→ What you are asked to do
Copy out all the lines of the data that hold the word "Home".

┄┄┄┄┄┄┄┄┄┄

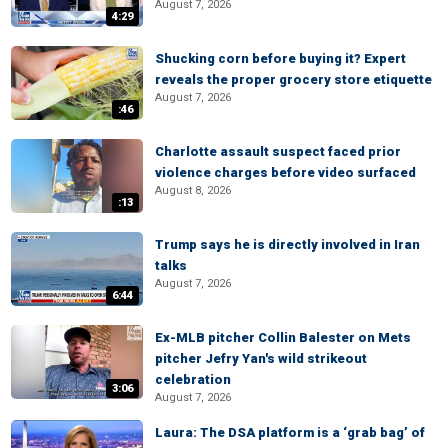
August 7, 2026
4:29
Shucking corn before buying it? Expert
reveals the proper grocery store etiquette
August 7, 2026
:46
Charlotte assault suspect faced prior
violence charges before video surfaced
August 8, 2026
:13
Trump says he is directly involved in Iran
talks
August 7, 2026
6:44
Ex-MLB pitcher Collin Balester on Mets
pitcher Jefry Yan's wild strikeout
celebration
3:06
August 7, 2026
Laura: The DSA platform is a ‘grab bag’ of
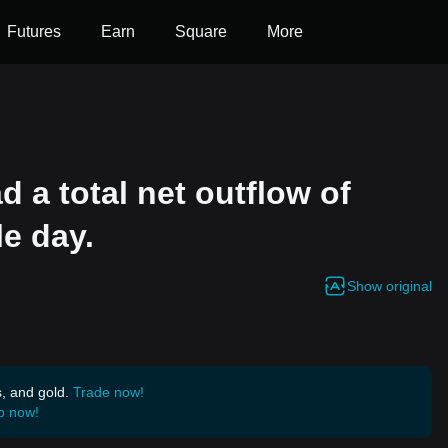
Futures
Earn
Square
More
 a total net outflow of
le day.
Show original
s, and gold.
Trade now!
p now!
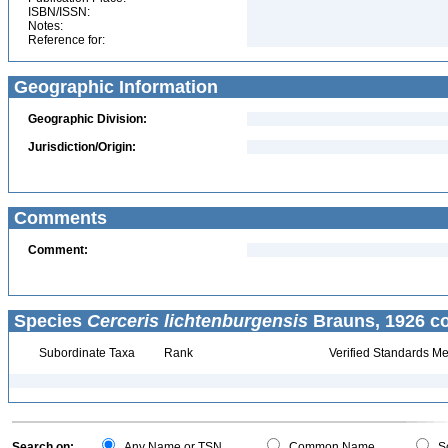
ISBN/ISSN:
Notes:
Reference for:
Geographic Information
Geographic Division:
Jurisdiction/Origin:
Comments
Comment:
Species
Cerceris lichtenburgensis
Brauns, 1926 co
Subordinate Taxa
Rank
Verified Standards Me
Search on:
Any Name or TSN
Common Name
Sc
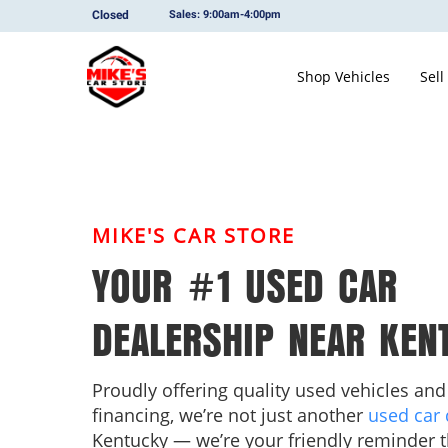
Closed
Sales: 9:00am-4:00pm
Shop Vehicles
Sell
MIKE'S CAR STORE
YOUR #1 USED CAR
DEALERSHIP NEAR KEN
Proudly offering quality used vehicles and
financing, we’re not just another
used car 
Kentucky — we’re your friendly reminder t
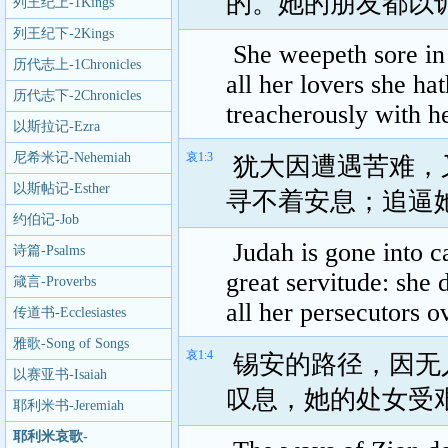
的。她的朋友都以
列王纪上-1Kings
列王纪下-2Kings
She weepeth sore in 
历代志上-1Chronicles
all her lovers she ha
历代志下-2Chronicles
treacherously with h
以斯拉记-Ezra
尼希米记-Nehemiah
哀1:3
犹大因遭遇苦难，
以斯帖记-Esther
寻不着安息；追逼
约伯记-Job
Judah is gone into c
诗篇-Psalms
great servitude: she 
箴言-Proverbs
all her persecutors o
传道书-Ecclesiastes
雅歌-Song of Songs
哀1:4
锡安的路径，因无
以赛亚书-Isaiah
叹息，她的处女受
耶利米书-Jeremiah
耶利米哀歌-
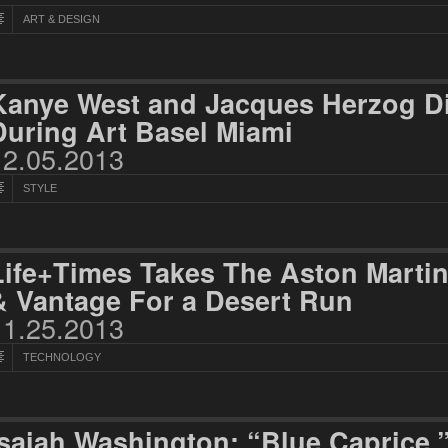
ART & DESIGN
Kanye West and Jacques Herzog D
During Art Basel Miami
12.05.2013
STYLE
Life+Times Takes The Aston Marti
& Vantage For a Desert Run
11.25.2013
TECHNOLOGY
Isaiah Washington: “Blue Caprice,”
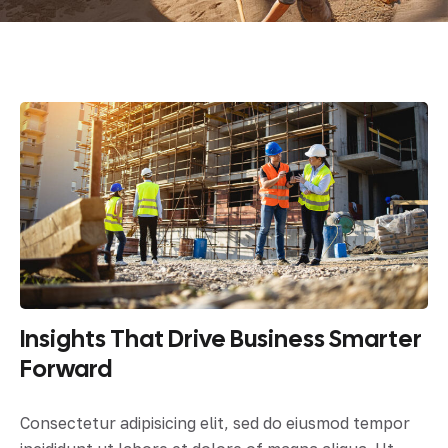
Insights That Drive Business Smarter
Forward
Consectetur adipisicing elit, sed do eiusmod tempor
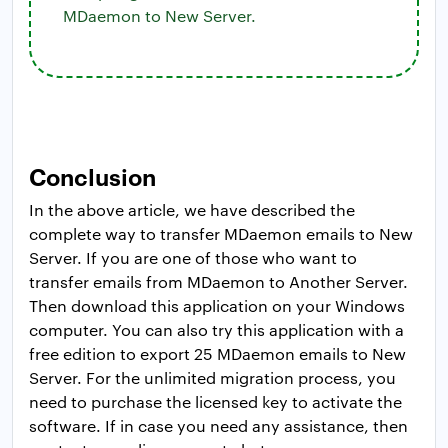
MDaemon to New Server.
Conclusion
In the above article, we have described the
complete way to transfer MDaemon emails to New
Server. If you are one of those who want to
transfer emails from MDaemon to Another Server.
Then download this application on your Windows
computer. You can also try this application with a
free edition to export 25 MDaemon emails to New
Server. For the unlimited migration process, you
need to purchase the licensed key to activate the
software. If in case you need any assistance, then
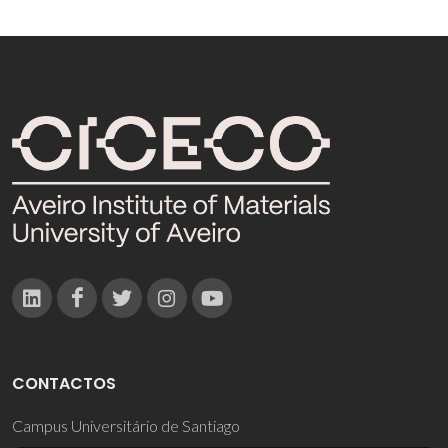
CONTACTOS
Campus Universitário de Santiago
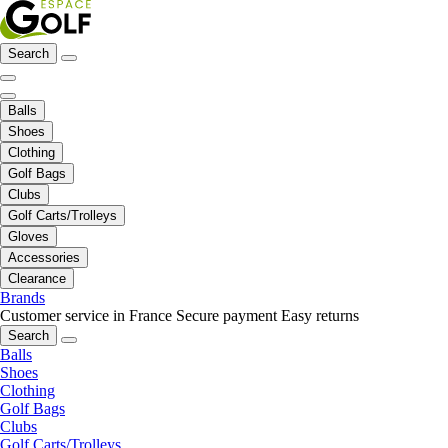
Search
Balls
Shoes
Clothing
Golf Bags
Clubs
Golf Carts/Trolleys
Gloves
Accessories
Clearance
Brands
Customer service in France
Secure payment
Easy returns
Search
Balls
Shoes
Clothing
Golf Bags
Clubs
Golf Carts/Trolleys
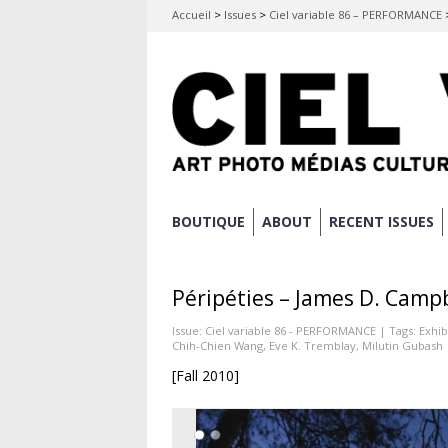
Accueil
>
Issues
>
Ciel variable 86 – PERFORMANCE
Skip
BOUTIQUE
ABOUT
RECENT ISSUES
Main menu
to
content
Péripéties – James D. Camp
Issue:
Ciel variable 86 - PERFORMANCE
| Tags:
Exhib
Chih-Chien Wang
,
Eve K. Tremblay
,
Milutin Gubash
[Fall 2010]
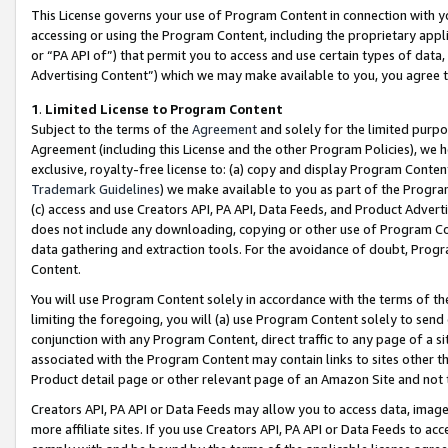
This License governs your use of Program Content in connection with yo
accessing or using the Program Content, including the proprietary appli
or “PA API of”) that permit you to access and use certain types of data
Advertising Content”) which we may make available to you, you agree t
1
.
Limited License to Program Content
Subject to the terms of the
Agreement
and solely for the limited purpo
Agreement (including this License and the other Program Policies), we 
exclusive, royalty-free license to: (a) copy and display Program Conten
Trademark Guidelines
) we make available to you as part of the Progra
(c) access and use Creators API, PA API, Data Feeds, and Product Adverti
does not include any downloading, copying or other use of Program Conte
data gathering and extraction tools. For the avoidance of doubt, Progr
Content.
You will use Program Content solely in accordance with the terms of t
limiting the foregoing, you will (a) use Program Content solely to send
conjunction with any Program Content, direct traffic to any page of a si
associated with the Program Content may contain links to sites other t
Product detail page or other relevant page of an Amazon Site and not 
Creators API, PA API or Data Feeds may allow you to access data, image
more affiliate sites. If you use Creators API, PA API or Data Feeds to ac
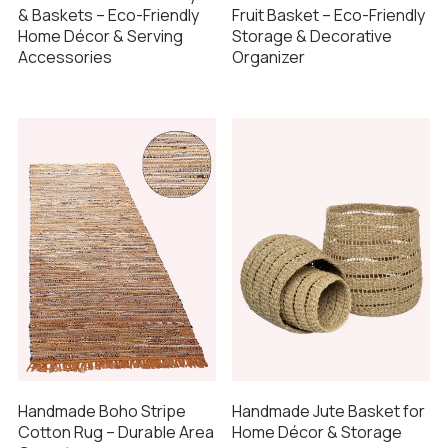
& Baskets – Eco-Friendly
Fruit Basket – Eco-Friendly
Home Décor & Serving
Storage & Decorative
Accessories
Organizer
Handmade Boho Stripe
Handmade Jute Basket for
Cotton Rug – Durable Area
Home Décor & Storage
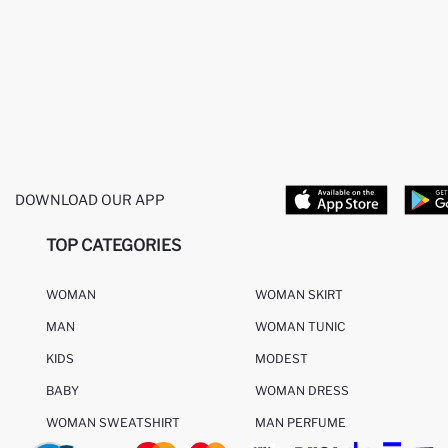
DOWNLOAD OUR APP
TOP CATEGORIES
WOMAN
WOMAN SKIRT
MAN
WOMAN TUNIC
KIDS
MODEST
BABY
WOMAN DRESS
WOMAN SWEATSHIRT
MAN PERFUME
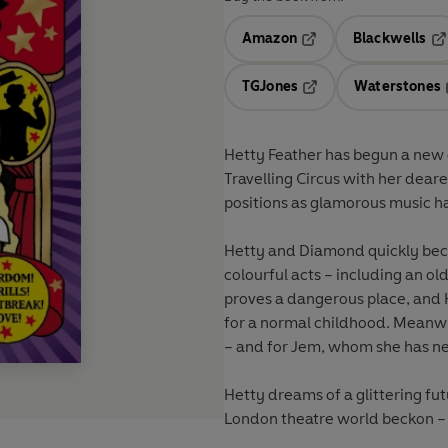
Amazon
Blackwells
Opens in a new tab
Op
TGJones
Waterstones
Opens in a new tab
Hetty Feather has begun a new c
Travelling Circus with her dear
positions as glamorous music hal
Hetty and Diamond quickly beco
colourful acts – including an ol
proves a dangerous place, and 
for a normal childhood. Meanwhi
– and for Jem, whom she has ne
Hetty dreams of a glittering fut
London theatre world beckon – 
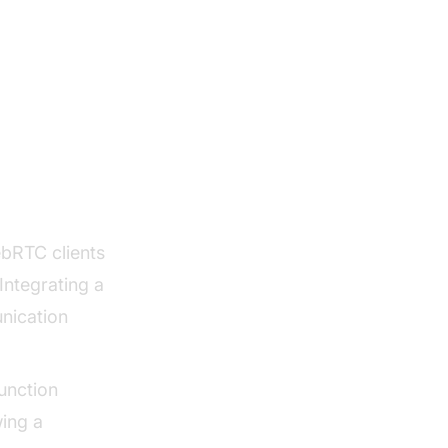
rver
bRTC clients
Integrating a
nication
unction
wing a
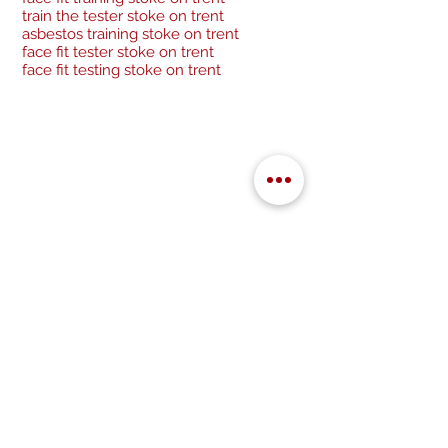
train the tester stoke on trent
asbestos training stoke on trent
face fit tester stoke on trent
face fit testing stoke on trent
Be a socialite and follow us:
Cancellation Policy
Privacy Policy
GDPR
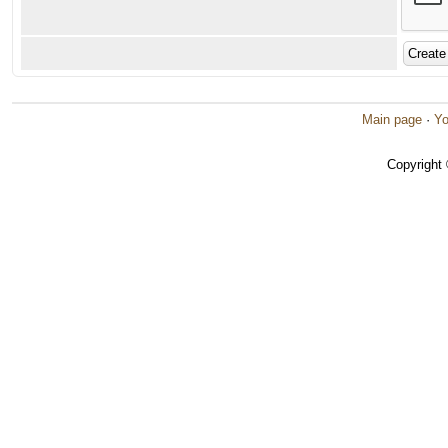
Main page
·
Yo
Copyright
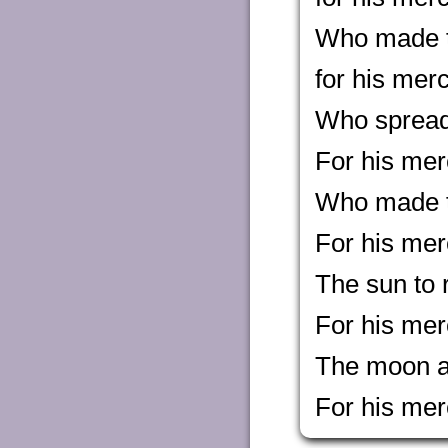
Who made t
for his mer
Who spread 
For his mer
Who made th
For his mer
The sun to r
For his mer
The moon an
For his mer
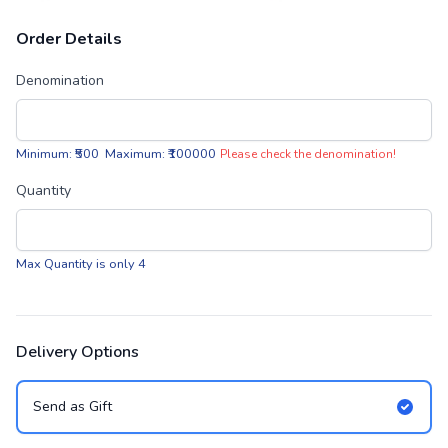
Order Details
Denomination
Minimum: ₹500 Maximum: ₹100000
Please check the denomination!
Quantity
Max Quantity is only 4
Delivery Options
Send as Gift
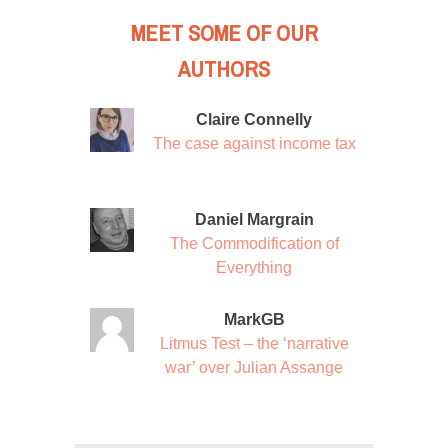
MEET SOME OF OUR
AUTHORS
Claire Connelly
The case against income tax
Daniel Margrain
The Commodification of
Everything
MarkGB
Litmus Test – the ‘narrative
war’ over Julian Assange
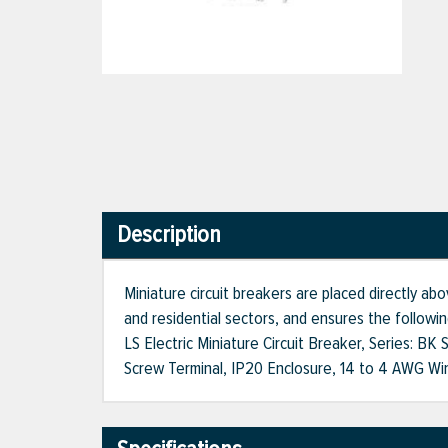
Description
Miniature circuit breakers are placed directly abo
and residential sectors, and ensures the following
LS Electric Miniature Circuit Breaker, Series: B
Screw Terminal, IP20 Enclosure, 14 to 4 AWG Wire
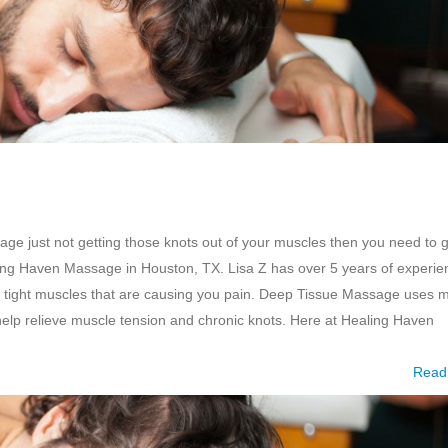
e just not getting those knots out of your muscles then you need to g
ng Haven Massage in Houston, TX. Lisa Z has over 5 years of experie
 tight muscles that are causing you pain. Deep Tissue Massage uses 
 help relieve muscle tension and chronic knots. Here at Healing Haven
Read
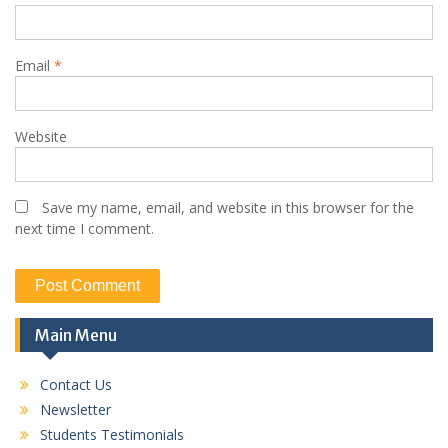
Email
*
Website
Save my name, email, and website in this browser for the
next time I comment.
Main Menu
Contact Us
Newsletter
Students Testimonials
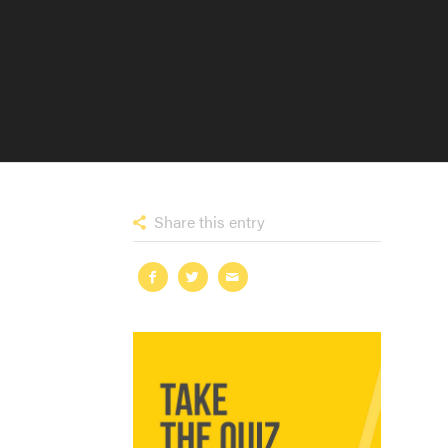
Share this entry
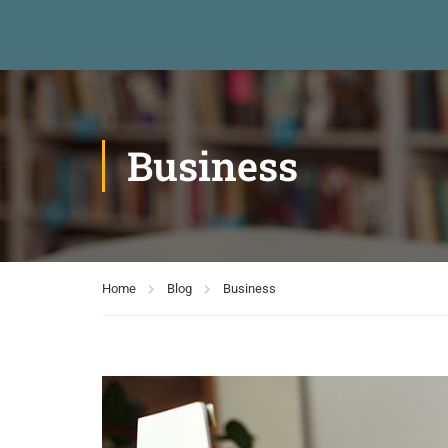
Business
Home
Blog
Business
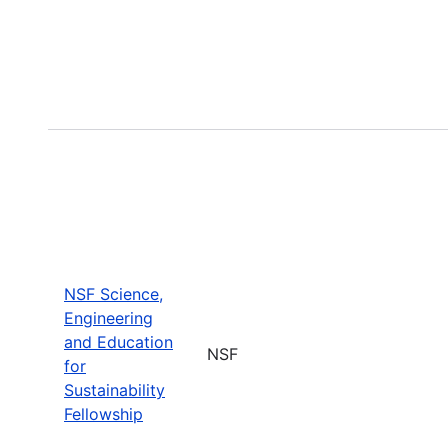
NSF Science,
Engineering
and Education
NSF
for
Sustainability
Fellowship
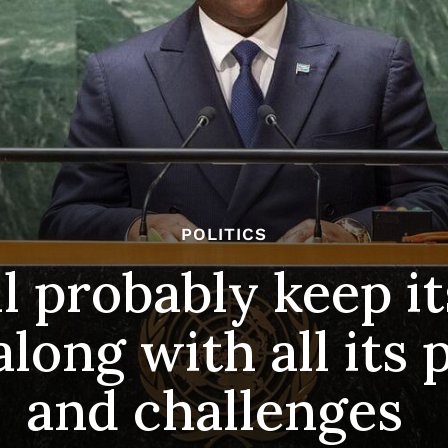
POLITICS
l probably keep it
long with all its 
and challenges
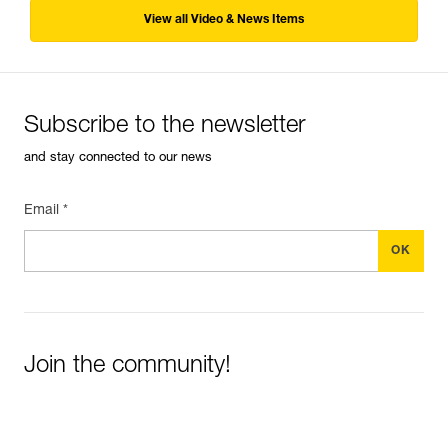
View all Video & News Items
Subscribe to the newsletter
and stay connected to our news
Email *
Join the community!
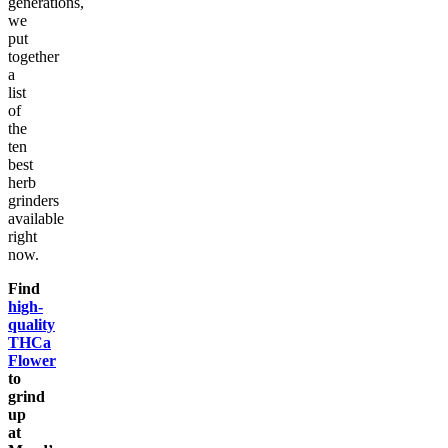
generations,
we
put
together
a
list
of
the
ten
best
herb
grinders
available
right
now.
Find
high-
quality
THCa
Flower
to
grind
up
at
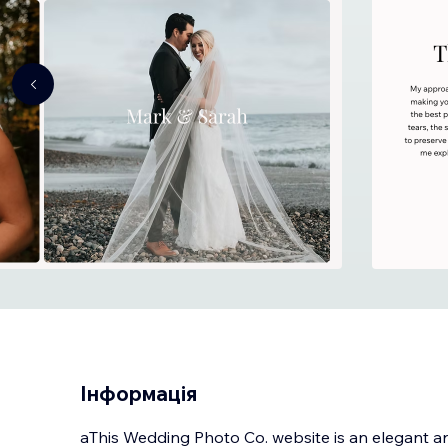
Інформація
aThis Wedding Photo Co. website is an elegant a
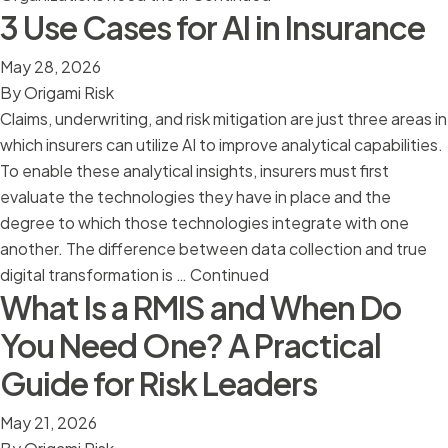
3 Use Cases for AI in Insurance
May 28, 2026
By
Origami Risk
Claims, underwriting, and risk mitigation are just three areas in
which insurers can utilize AI to improve analytical capabilities.
To enable these analytical insights, insurers must first
evaluate the technologies they have in place and the
degree to which those technologies integrate with one
another. The difference between data collection and true
digital transformation is …
Continued
What Is a RMIS and When Do
You Need One? A Practical
Guide for Risk Leaders
May 21, 2026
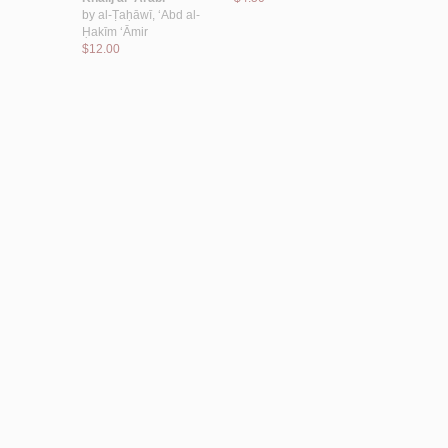
by
al-Ṭaḥāwī, ‘Abd al-
$46.00
Ḥakīm ‘Āmir
$12.00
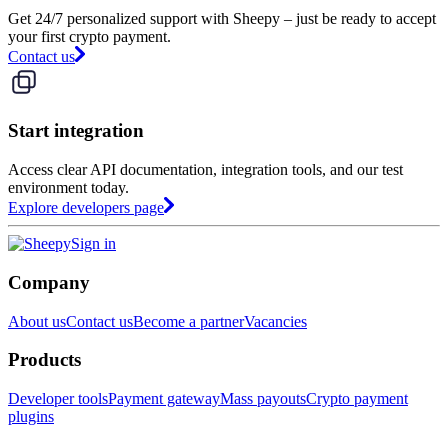
Get 24/7 personalized support with Sheepy – just be ready to accept
your first crypto payment.
Contact us
Start integration
Access clear API documentation, integration tools, and our test
environment today.
Explore developers page
Sign in
Company
About us
Contact us
Become a partner
Vacancies
Products
Developer tools
Payment gateway
Mass payouts
Crypto payment
plugins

┄┄┄┄┄┄┄┄┄┄

→ Response to this exercise
Home Décor & Serving
Home Décor & Storage
Home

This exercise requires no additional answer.